According to the exam system guide posted on the education ministry website, nearly 300 of the 1,367 schools selected to receive students who pass the exam are Imam Hatip schools.

Education Minister Ismet Yilmaz told broadcaster CNN Turk in an interview the religious school allocation was low compared to the 62 percent allotment for science and regular high schools.

"Is everyone going to Imam Hatips? That's an exaggeration," he said. "We envisage the level going to Imam Hatips will be 23 percent. Twenty-three percent is not bigger than 62."

"We are not forcing anyone to do anything," he said, adding parents did not have to send children to particular schools.

While Imam Hatip students make up 11 percent of the total upper school population, they were allocated some 23 percent of funding in this year's budget, a Reuters report showed in January.

"The government is trying to direct successful pupils towards Imam Hatips by raising their profile, having been unable to achieve the desired success and increase demand for them," main opposition Republican Peoples Party (CHP) MP Utku Cakirozer told Reuters.

More than one million students will complete middle school this year and the 90 percent who are not placed through exams will make preferences for schools near their homes.
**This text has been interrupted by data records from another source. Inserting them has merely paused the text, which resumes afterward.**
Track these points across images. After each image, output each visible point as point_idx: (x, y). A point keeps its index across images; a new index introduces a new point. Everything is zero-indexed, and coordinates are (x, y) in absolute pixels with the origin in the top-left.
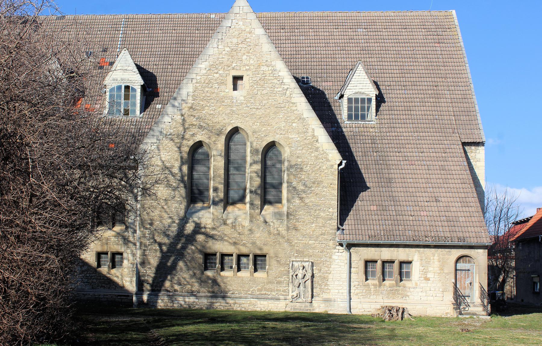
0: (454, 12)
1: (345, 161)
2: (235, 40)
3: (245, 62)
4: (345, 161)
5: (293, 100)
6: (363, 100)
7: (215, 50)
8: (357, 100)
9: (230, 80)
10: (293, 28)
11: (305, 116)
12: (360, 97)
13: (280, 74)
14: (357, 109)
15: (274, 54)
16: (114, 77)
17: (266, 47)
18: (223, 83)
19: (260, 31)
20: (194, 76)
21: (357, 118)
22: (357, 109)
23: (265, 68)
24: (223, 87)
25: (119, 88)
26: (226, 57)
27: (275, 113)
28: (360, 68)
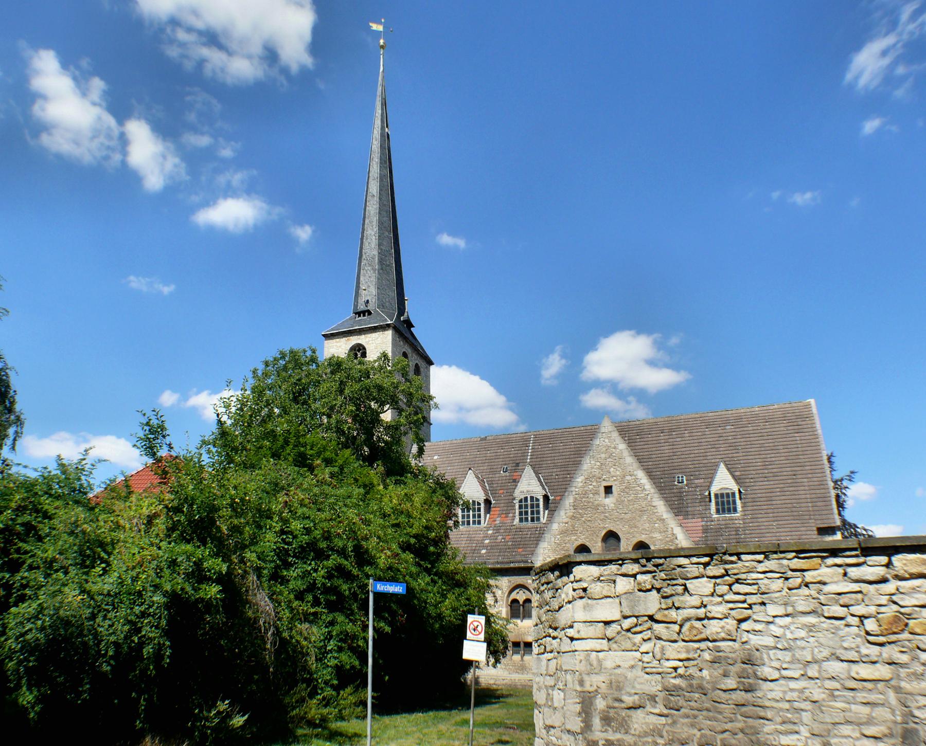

Under the previous system, all students took the upper school entrance exam and Yilmaz said the new system was designed to limit the number of students facing the stress of exams.

The Egitim-Sen teachers' union said in a statement it was launching a court challenge to the new system.

"The AKP continues to insist on a policy of making education religious," it said, referring to Erdogan's ruling AK Party.